Task requirements
An exact copy of the entries is required, with every image omitted.

Dataset entries:
━━━━━━━━━━━━━━━━━━━━

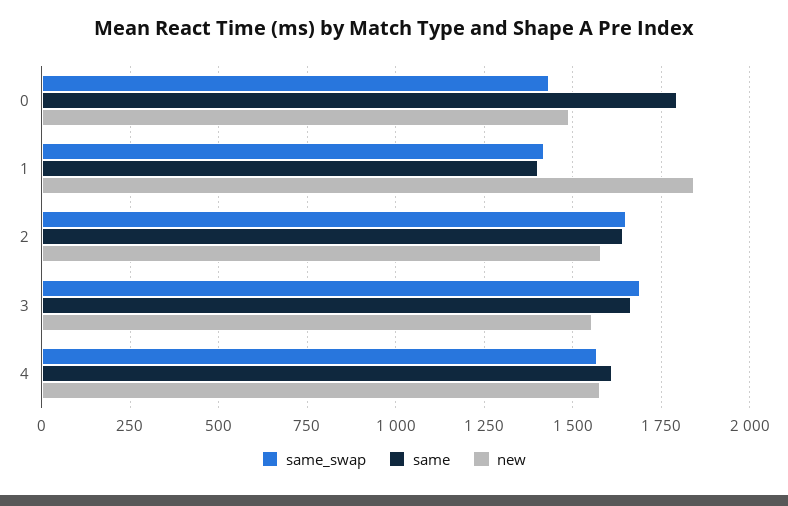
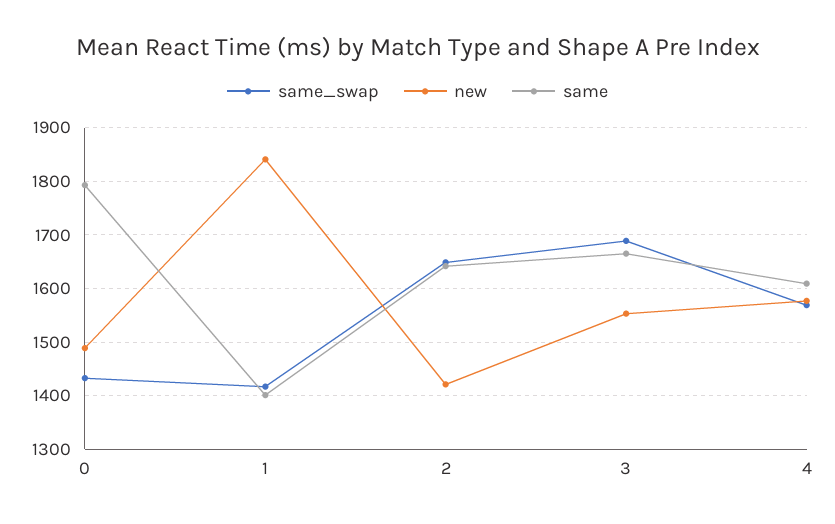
  {
    "same_swap": {
      "0": 1440,
      "1": 1420,
      "2": 1640,
      "3": 1680,
      "4": 1560
    },
    "same": {
      "0": 1800,
      "1": 1400,
      "2": 1640,
      "3": 1660,
      "4": 1600
    },
    "new": {
      "0": 1480,
      "1": 1840,
-     "2": 1575,
+     "2": 1420,
      "3": 1560,
      "4": 1580
    }
  }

━━━━━━━━━━━━━━━━━━━━

Result of the task
  {
    "same_swap": {
      "0": 1440,
      "1": 1420,
      "2": 1640,
      "3": 1680,
      "4": 1560
    },
    "same": {
      "0": 1800,
      "1": 1400,
      "2": 1640,
      "3": 1660,
      "4": 1600
    },
    "new": {
      "0": 1480,
      "1": 1840,
-     "2": 1575,
+     "2": 1420,
      "3": 1560,
      "4": 1580
    }
  }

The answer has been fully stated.